The Michaelis-Menten equation provides a hundred-year-old prediction by which any increase in the rate of substrate unbinding will decrease the rate of enzymatic turnover. Surprisingly, this prediction was never tested experimentally nor was it scrutinized using modern theoretical tools. Here we show that unbinding may also speed up enzymatic turnover - turning a spotlight to the fact that its actual role in enzymatic catalysis remains to be determined experimentally. Analytically constructing the unbinding phase-space, we identify four distinct categories of unbinding: inhibitory, excitatory, super-excitatory and restorative. A transition in which the effect of unbinding changes from inhibitory to excitatory as substrate concentrations increase, and an overlooked tradeoff between the speed and efficiency of enzymatic reactions, are naturally unveiled as a result.
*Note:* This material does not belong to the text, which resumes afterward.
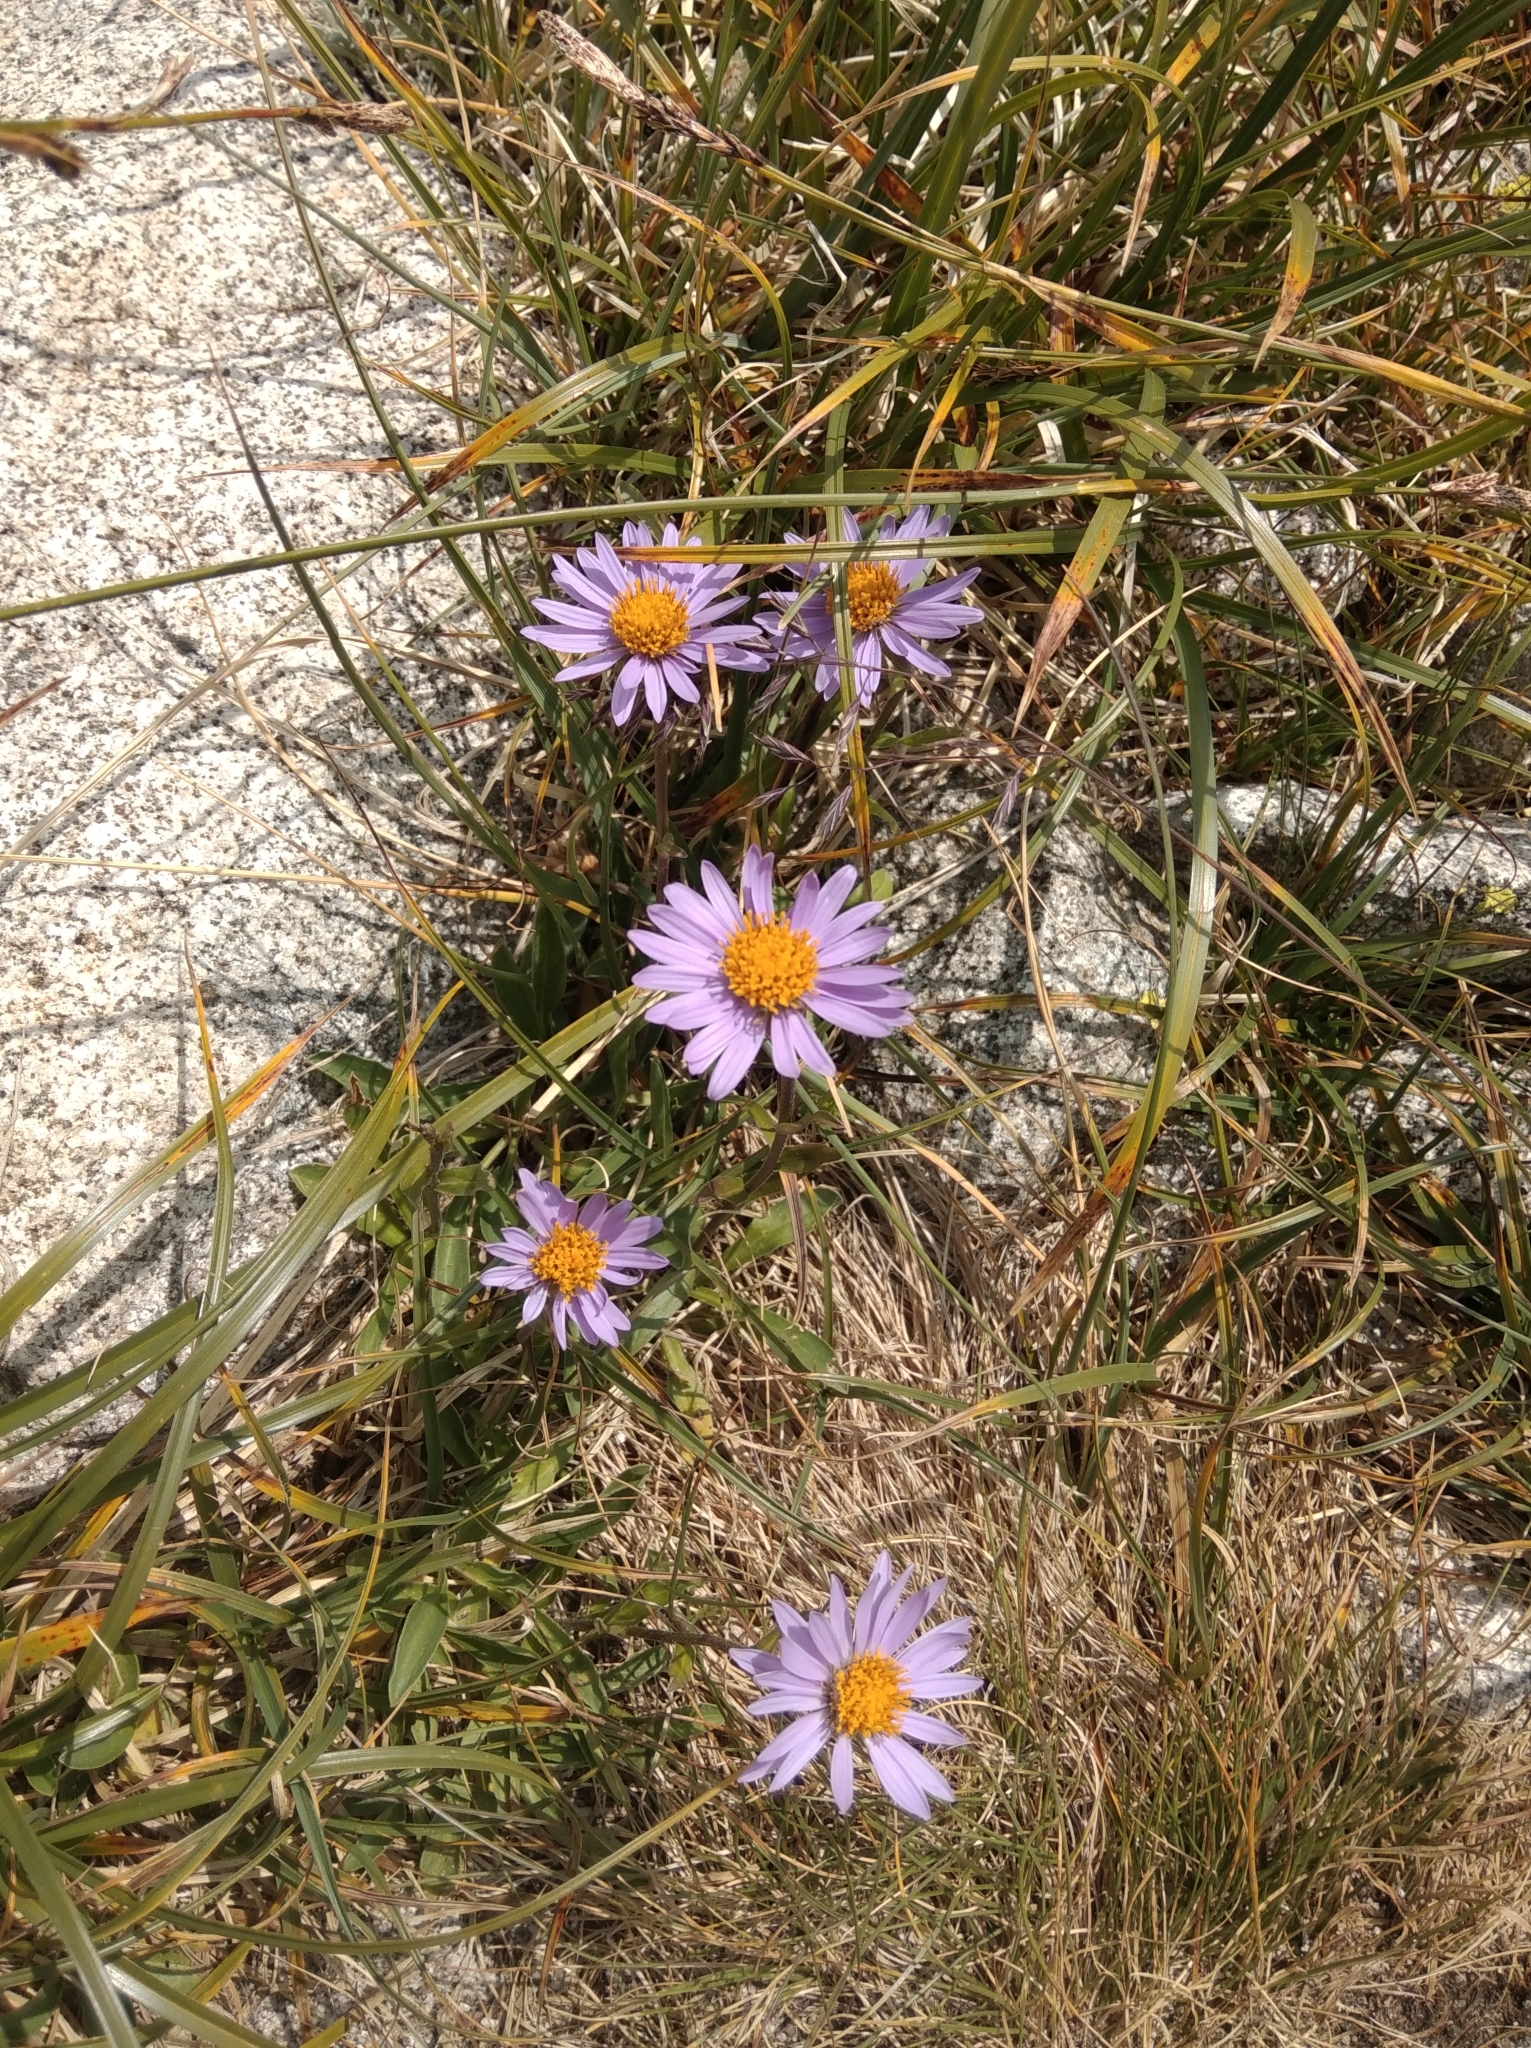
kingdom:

The theory presented herein motivates, and allows the interpretation of, groundbreaking experiments in which existing single-molecule manipulation techniques will be adapted for the purpose of measuring enzymatic turnover under a controlled variation of unbinding rates. As we hereby show, these experiments will not only shed first light on the role of unbinding, but will also allow isolated determination of the distribution of time required for the completion of a catalytic step embedded within a full enzymatic turnover cycle.